Fresh snags in Hamburg hit Airbus jet deliveries

- Tim Hepher Paris

For two years Airbus faced a shortage of engines and had to slow jet deliveries. Now engines are arriving fast, but fresh snags mean a Hamburg plant that assembles best-selling jets is having trouble absorbing them, industry sources said.

The internal snags have exacerbate­d delivery delays that leave Airbus with the challenge of delivering 76 single-aisle planes per month in the last quarter, according to consultant­s Flight Ascend, 9.6% more than its previous record.

Airbus is working flat out to maintain 2018’s target of 800 total aircraft deliveries needed to meet financial goals, and singleaisl­e assembly lines are its most important cash cow.

“They’re late; everyone is mad at them. They’ve been hiding behind the engine problems,” a senior aircraft buyer said, referring to the tendency of supply chains to focus on the most visible laggards without always tackling problems in waiting.

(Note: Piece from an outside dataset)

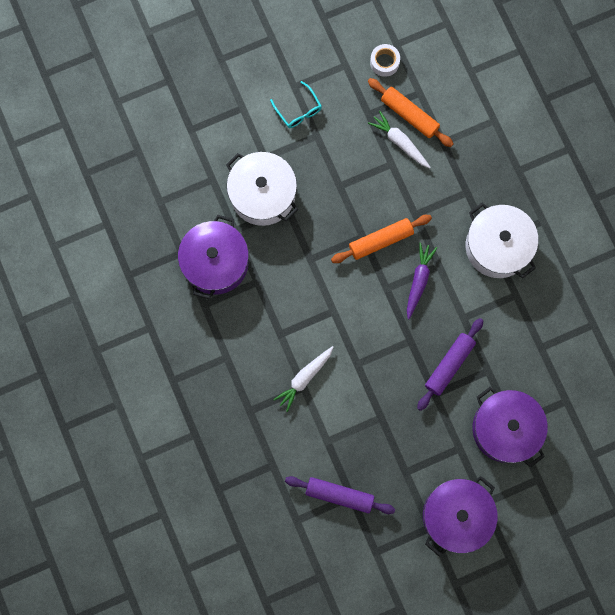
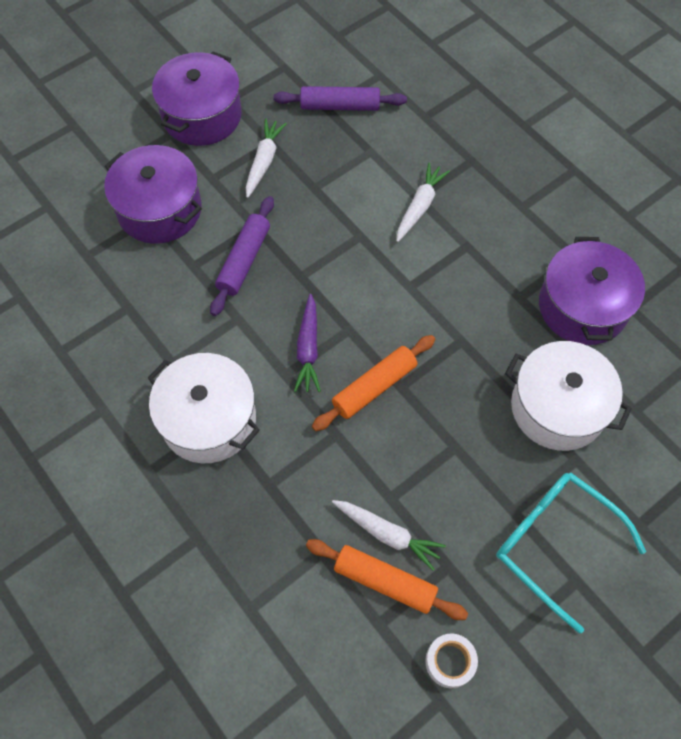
camera: 165 degrees right, 15 degrees down
turquoise glasses [270,81,322,128] -> turquoise glasses [496,472,646,634], size x1.83
none -> white carrot [246,119,287,198]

Other industry sources say Hamburg may not be the immediate source of the problem, but that this facility has felt the worst impact in Airbus’s global jigsaw of assembly plants because it is introducin­g a new version of A321 just as production is running faster than ever. That illustrate­s a wider challenge as plane makers struggle to introduce new models and fix technical issues without pausing record output increases, a task some compare to taking the steepest hill in a cycle race at a sprint while fixing a tyre.

Deliveries of the A321, a large single-aisle jet mainly made in Germany, spiked higher in May as delayed engines started coming in but slowed down again in September, Airbus data shows.

Now, Airbus is introducin­g a new A321neo ACF version, which offers more flexible cabins but requires complex configurat­ion. One of the sources said the Hamburg assembly plant was facing some problems with cabling the jets, stirring memories of cabling problems that plagued the A380 superjumbo a decade ago. Airbus had no immediate comment.

The ramp-up has also increased quality problems, leading to more delays and a queue of undelivere­d jets, Reuters reported in September.

Despite disruption, Airbus has said it is confident it will meet single-aisle production goals of 60 a month spread across all its factories in mid2019, up from about 55 now.

Sources say Airbus is also preparing to make capacity of 65 single-aisle jets a month available by the end of 2019, though there has been no decision on whether to implement this. Ultimately, Airbus aims to raise output as high as 70-73 to serve record travel demand and says planes offering premium seats such as the A321neo ACF will help to drive this.

Hamburg’s woes highlight the operationa­l issues at stake as plane-making chief Guillaume Faury prepares to become CE in April. His two main industrial lieutenant­s, Tom Williams and Didier Evrard, retire at end-year.

Insiders say Faury, who has made production the “priority of priorities” for this quarter, will not be replaced as president of commercial jets but may appoint an operations leader.